- [Directions]: Reproduce verbatim every line from the start of the records through the line containing "Dot at: occluded", inclusive, leaving out the pictures.

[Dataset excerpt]
------------------------------------------------------------

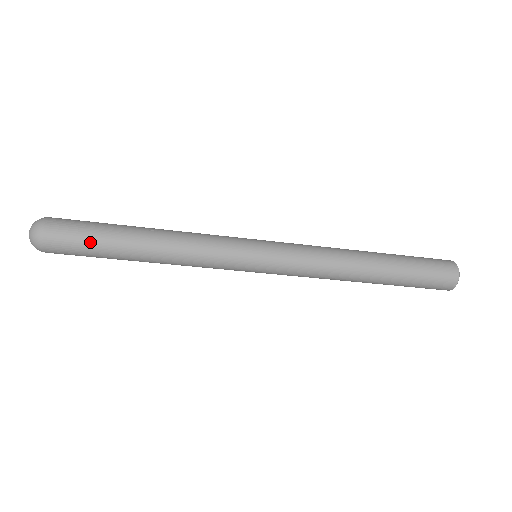
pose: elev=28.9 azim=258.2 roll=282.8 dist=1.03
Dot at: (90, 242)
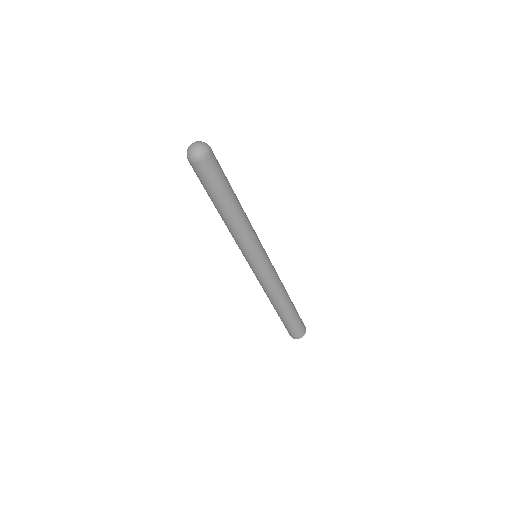
Dot at: (215, 185)
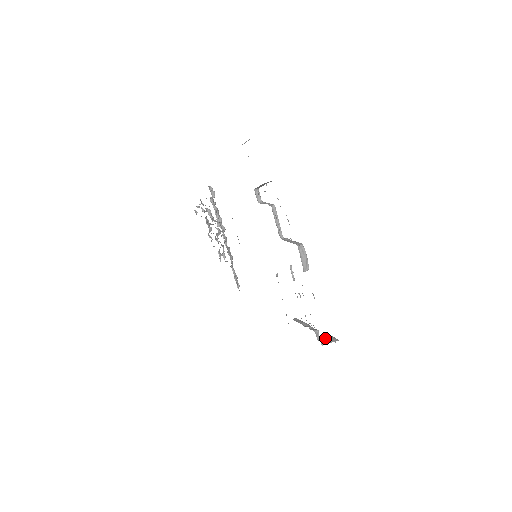
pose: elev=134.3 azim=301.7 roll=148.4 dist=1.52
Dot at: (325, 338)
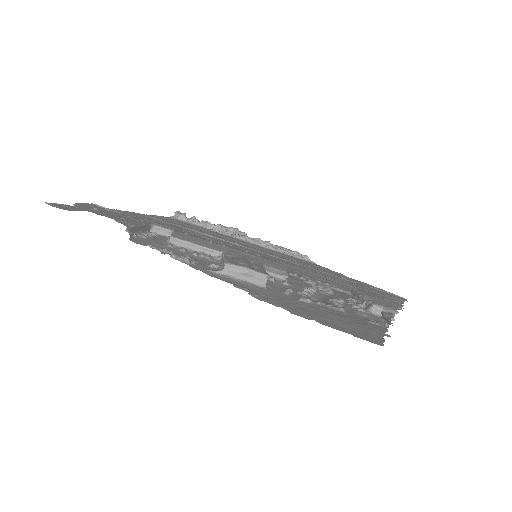
Dot at: occluded
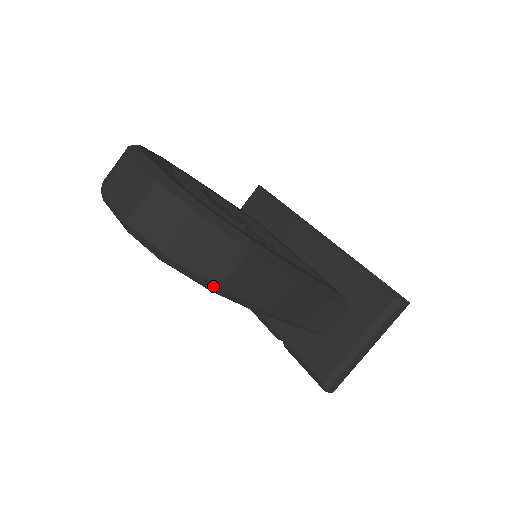
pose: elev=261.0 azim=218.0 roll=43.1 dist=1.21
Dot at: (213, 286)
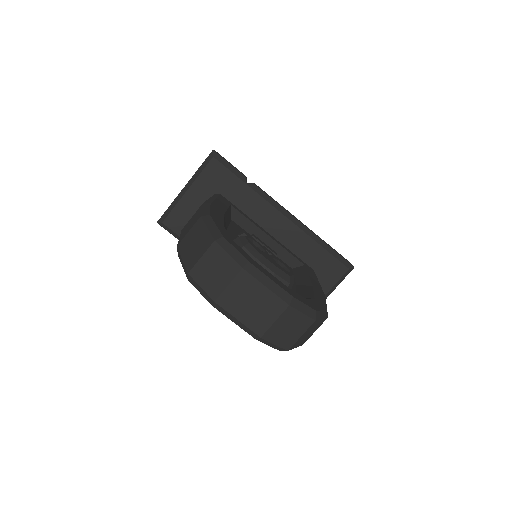
Dot at: (301, 345)
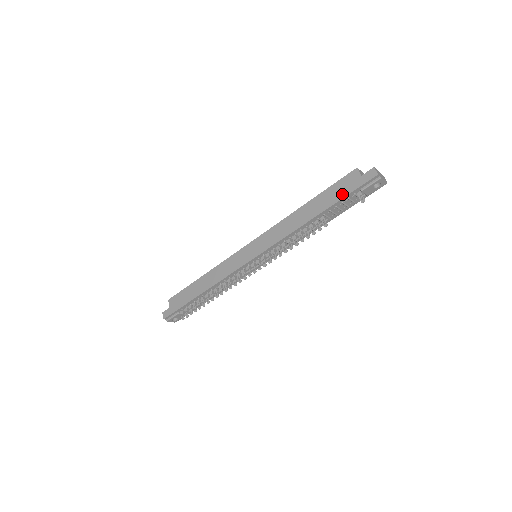
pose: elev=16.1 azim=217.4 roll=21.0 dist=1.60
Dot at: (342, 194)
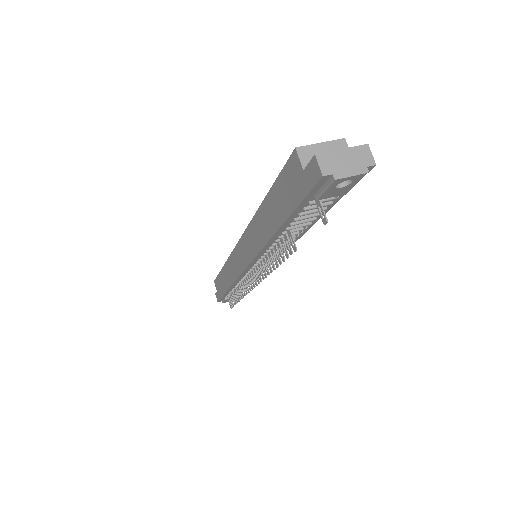
Dot at: (289, 203)
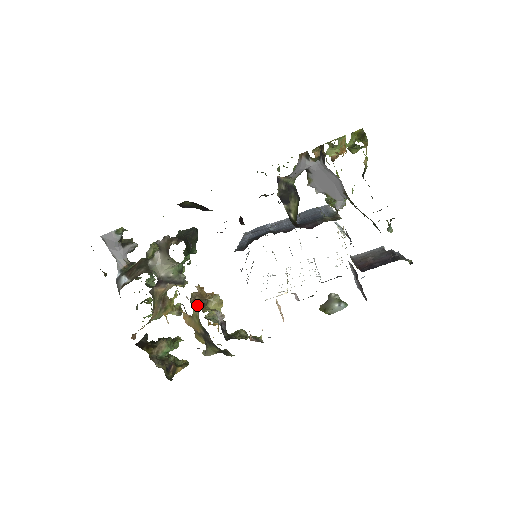
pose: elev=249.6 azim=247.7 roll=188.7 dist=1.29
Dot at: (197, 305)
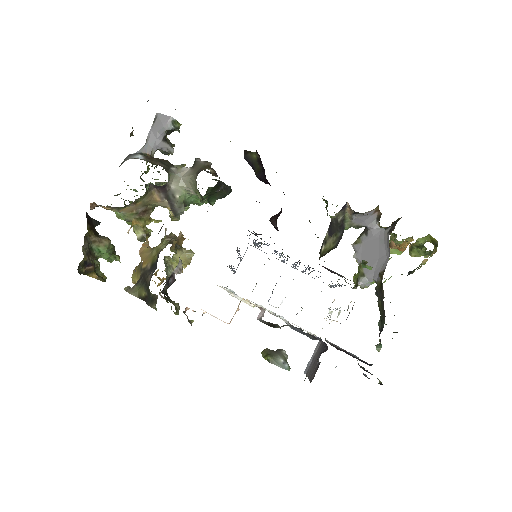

------------------------------------------------------------

- [Response below]:
pose: elev=28.9 azim=258.2 roll=282.8 dist=1.03
Dot at: (90, 242)
Dot at: (215, 185)
pose: elev=134.3 azim=301.7 roll=148.4 dist=1.52
Dot at: (325, 338)
Dot at: occluded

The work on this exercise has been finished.